The Chinese Mandarins Look for Cavite
September 22, 2024 5 minutes • 857 words
In March 1603, a ship from China came to Manila with 3 great mandarins in the service of their king.
In very curious chairs of ivory and fine gilded woods, borne on the shoulders of men, they went straight to the royal houses of the Audiencia, where the governor was awaiting them.
The mandarins went into a large, finely-decorated hall, where the governor received them standing, they making many bows and compliments to him after their fashion, and he replying to them after his.
They told him through the interpreters that their king had sent them, with a Chinaman whom they had with them in chains.
They wanted to see an island of gold, called Cabit, which he said belonged to no one. [162]
They said that this man had asked for ships to take this gold.
- If it were a lie, then they could punish him with his life.
The governor replied briefly, saying only that they were welcome, and appointed them quarters in 2 houses within the city which had been prepared for them, in which they and their men could lodge.
He said that the business would be discussed afterwards.
Thereupon they left the royal houses again, and at the doors mounted in their chairs on the shoulders of their servants, who were dressed in red, and were carried to their lodgings, where the governor ordered them to be supplied fully with whatever they needed during the days of their stay.
The coming of these mandarins seemed suspicious.

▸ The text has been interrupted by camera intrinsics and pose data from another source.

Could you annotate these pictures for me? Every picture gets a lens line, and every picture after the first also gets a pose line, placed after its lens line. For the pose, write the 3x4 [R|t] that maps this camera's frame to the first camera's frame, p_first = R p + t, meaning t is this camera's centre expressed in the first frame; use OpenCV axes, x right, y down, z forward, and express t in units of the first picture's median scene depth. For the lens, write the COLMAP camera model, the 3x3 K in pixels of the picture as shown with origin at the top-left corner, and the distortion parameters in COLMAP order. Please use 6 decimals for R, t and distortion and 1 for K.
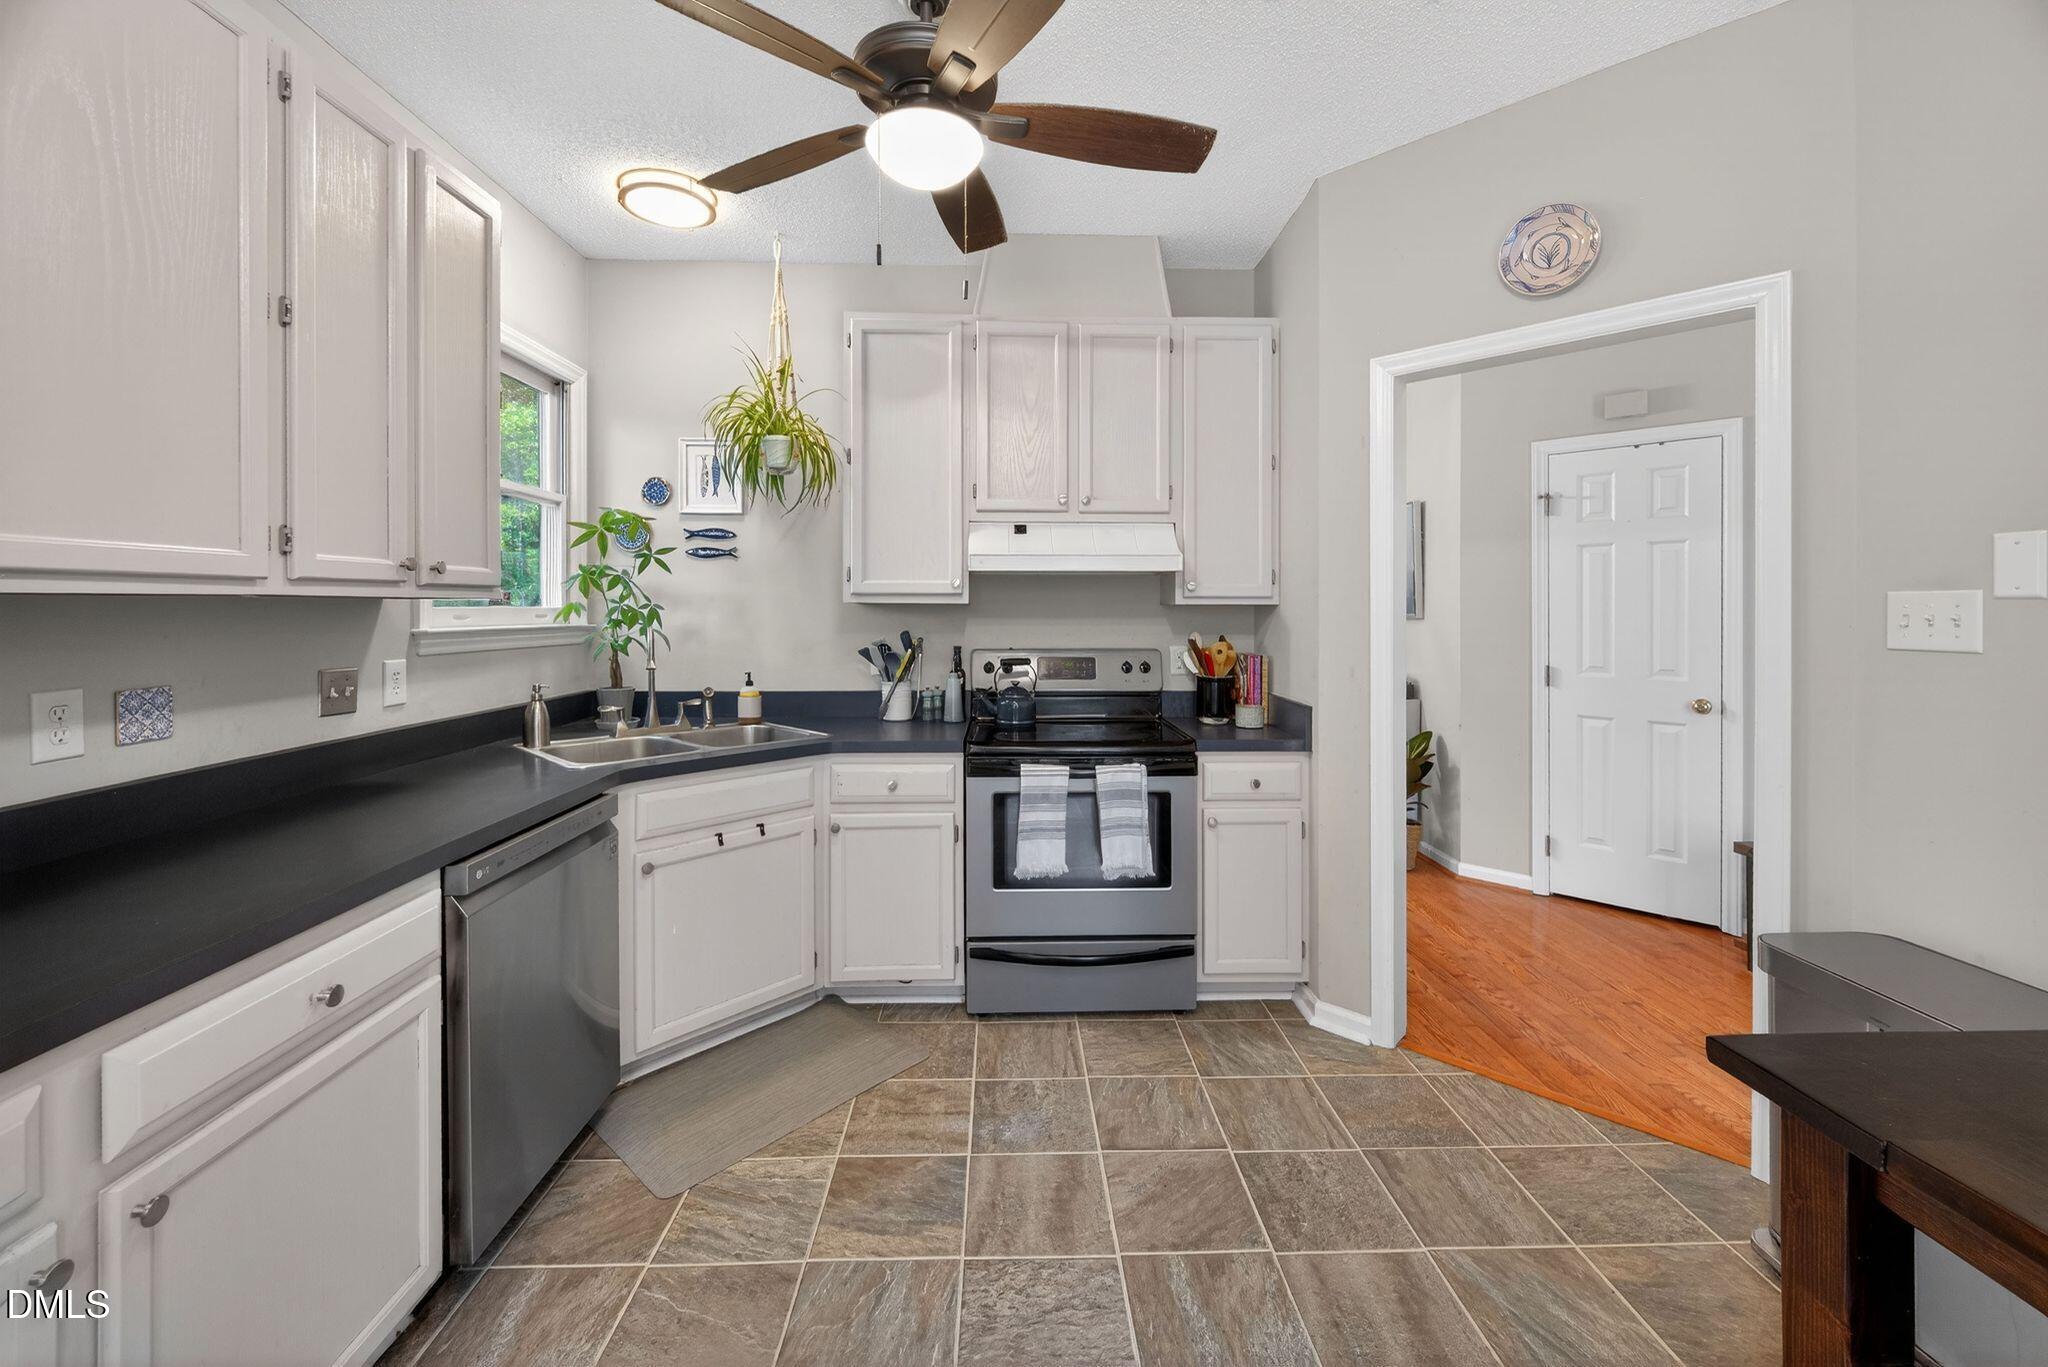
lens RADIAL K [[824.2, 0, 1028.4], [0, 824.2, 611.6], [0, 0, 1]] dist [0.001477, -0.001928]
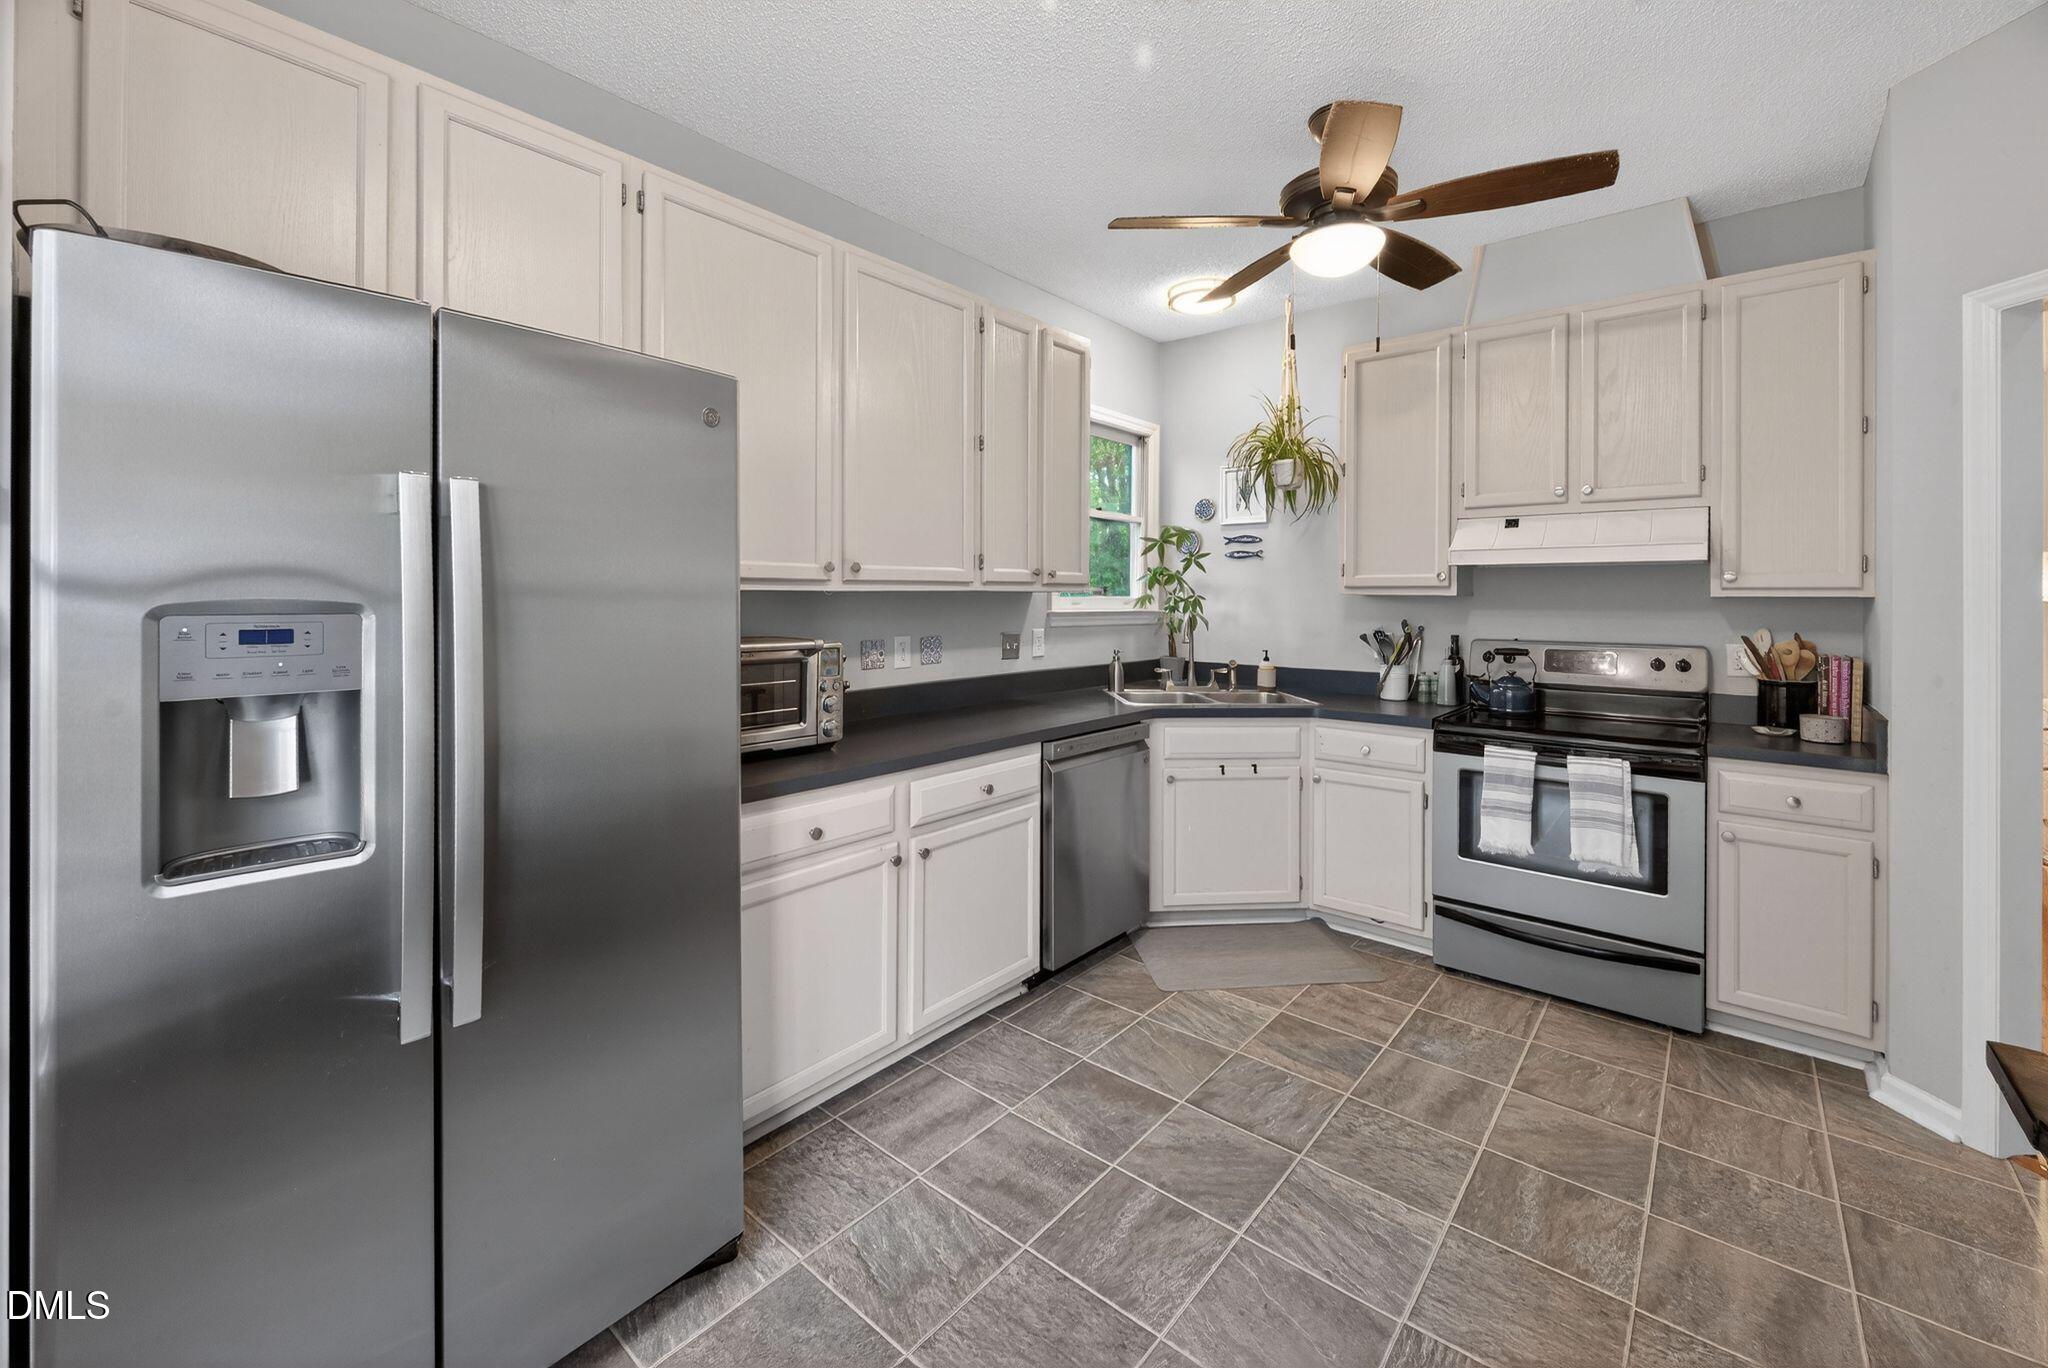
lens RADIAL K [[824.2, 0, 1020.9], [0, 824.2, 603.1], [0, 0, 1]] dist [0.001477, -0.001928]
pose [[0.741836, 0.007442, -0.670540, 0.270288], [-0.007726, 0.999967, 0.002551, 0.002392], [0.670536, 0.003289, 0.741869, -0.213471]]
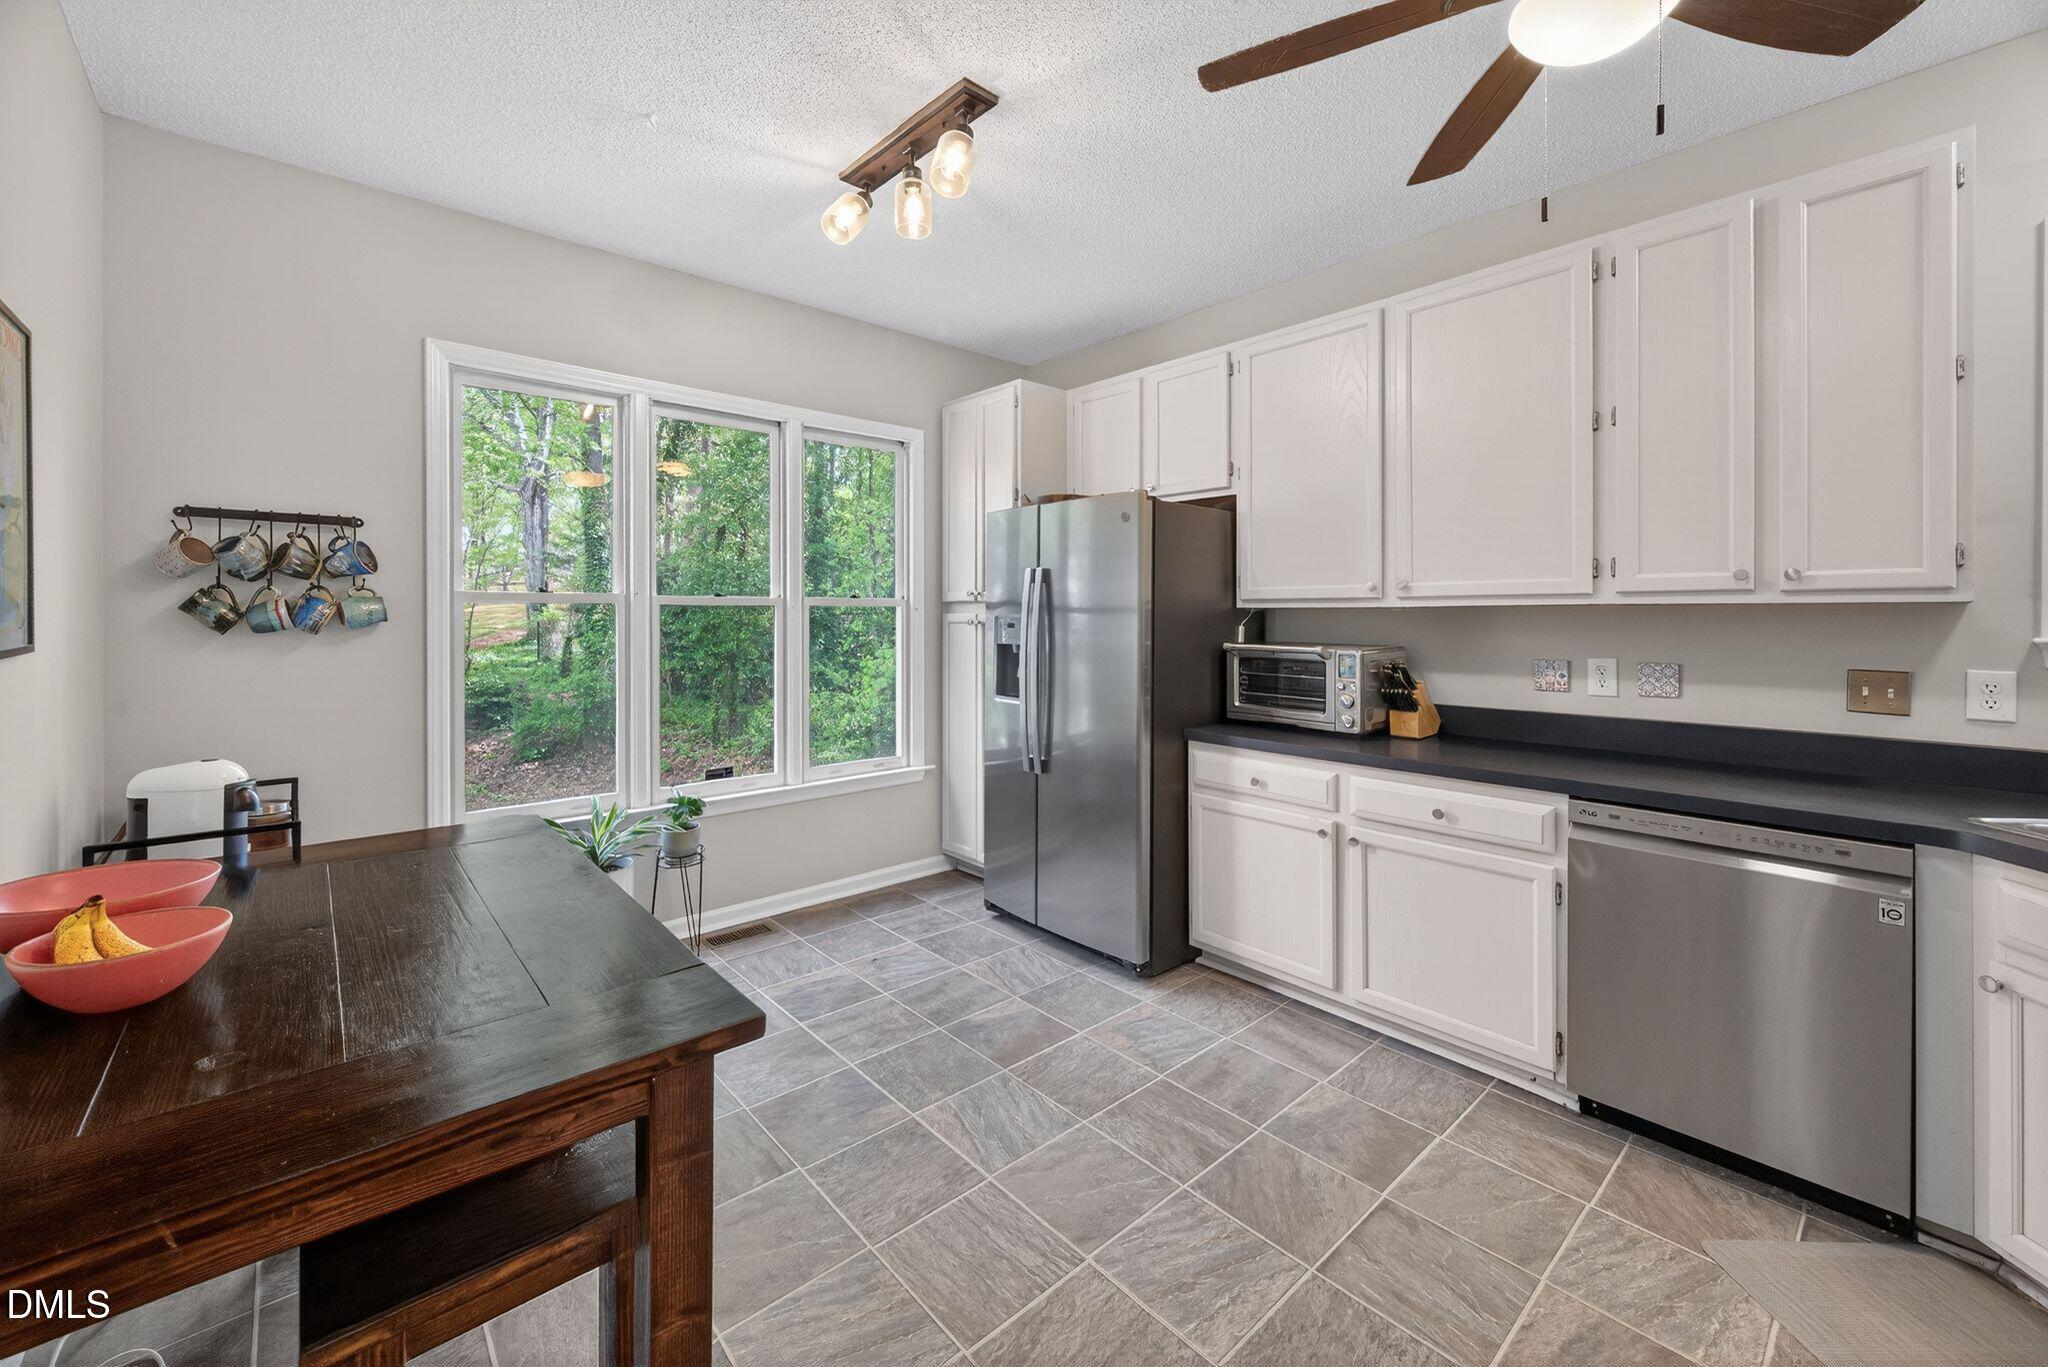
lens RADIAL K [[824.2, 0, 1018.4], [0, 824.2, 609.7], [0, 0, 1]] dist [0.001477, -0.001928]
pose [[-0.768758, -0.000497, -0.639540, 0.549884], [-0.003027, 0.999991, 0.002862, -0.006419], [0.639533, 0.004136, -0.768752, 0.888426]]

Their purpose to be different from what they said, because it seemed a fiction for people, of so much understanding as the Chinese, to say that their king was sending them on this business.

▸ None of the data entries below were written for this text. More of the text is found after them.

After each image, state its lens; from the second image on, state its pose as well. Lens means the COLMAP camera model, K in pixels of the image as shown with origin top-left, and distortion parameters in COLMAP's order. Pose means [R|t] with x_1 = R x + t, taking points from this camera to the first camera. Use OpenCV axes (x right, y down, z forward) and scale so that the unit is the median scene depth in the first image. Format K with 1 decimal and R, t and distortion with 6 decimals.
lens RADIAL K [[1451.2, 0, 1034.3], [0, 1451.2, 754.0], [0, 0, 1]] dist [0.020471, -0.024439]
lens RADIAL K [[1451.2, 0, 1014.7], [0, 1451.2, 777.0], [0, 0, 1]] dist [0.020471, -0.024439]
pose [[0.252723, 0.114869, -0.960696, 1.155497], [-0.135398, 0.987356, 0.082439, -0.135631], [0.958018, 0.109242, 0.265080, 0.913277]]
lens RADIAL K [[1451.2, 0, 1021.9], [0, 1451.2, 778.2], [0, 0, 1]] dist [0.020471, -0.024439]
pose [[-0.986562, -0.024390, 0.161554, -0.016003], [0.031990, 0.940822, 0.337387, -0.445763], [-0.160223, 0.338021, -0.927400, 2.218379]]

They were told by local Chinese that these mandarins were coming to see the land and study its nature because the king of China wanted to attack with 100,000 men before the end of the year, to take the country.
The governor and the Audiencia thought that:
- they should be very careful in guarding the city
- these mandarins should be well treated, but they should not go out of the city
These mandarins were beginning to administer justice among the Sangleys. They were told not to do it.
- This made the mandarins were somewhat angry.
He asked them to treat of their business, and then to return to China quickly.
He warned the Spaniards not to show that they understood or were suspicious of anything other than what the mandarins had said.
The mandarins had another interview with the governor, and he told them more clearly,
The governer told the mandarins that:
- their coming was some joke
- he was astonished that their king would believe that Chinaman
- the country belonged to his Majesty.
The governor, to cut short the business, sent the mandarins, with their servants and the prisoner, to Cabit, which is the port, 2 leguas from the city.
There they were received with a great artillery salute, which was fired suddenly as they landed, at which they were very frightened and fearful.
When they had landed, they asked the prisoner if that was the island of which he had spoken to the king, and he replied that it was.
They asked him where the gold was, and he replied that everything there was gold and that he would make his statement good with the king. They asked him other questions and he always replied the same thing.
Everything was written down in the presence of some Spanish captains who were there with some confidential interpreters.
The mandarins ordered a basketful of earth to be taken from the ground, to take to the king of China, and then, having eaten and rested, they returned to Manila the same day, with the prisoner.
The interpreters said that the prisoner, when hard pressed by the mandarins to answer their questions.
He had said that there was much gold and wealth in the hands of the natives and Spaniards of Manila.
If they gave him a fleet with men, he offered, as a man who had been in Luzon and knew the country, to capture it and bring the ships back laden with gold and riches.
This, together with what some Chinamen had said at the beginning, seemed very much to have more meaning than the mandarins had implied, especially to Don Fray Miguel de Benavides, archbishop-elect of Manila, who knew the language.
Thereupon the archbishop and other religious warned the governor and the city, publicly and privately, to look to its defense, because they felt sure of the coming of the Chinese fleet against it shortly.
Then the governor dismissed the mandarins and embarked them on their ship, with their prisoner, after giving them some pieces of silver and other things with which they were pleased.
The people thought unreasonable that the Chinese would attack.
Yet the governor began covertly to:
- prepare ships and other things suitable for defense
- completed extensive repairs on:
- the fort of Sanctiago at the point of the river
- the fort he built on the inside a wall of great strength, with its wings, facing toward the parade ground.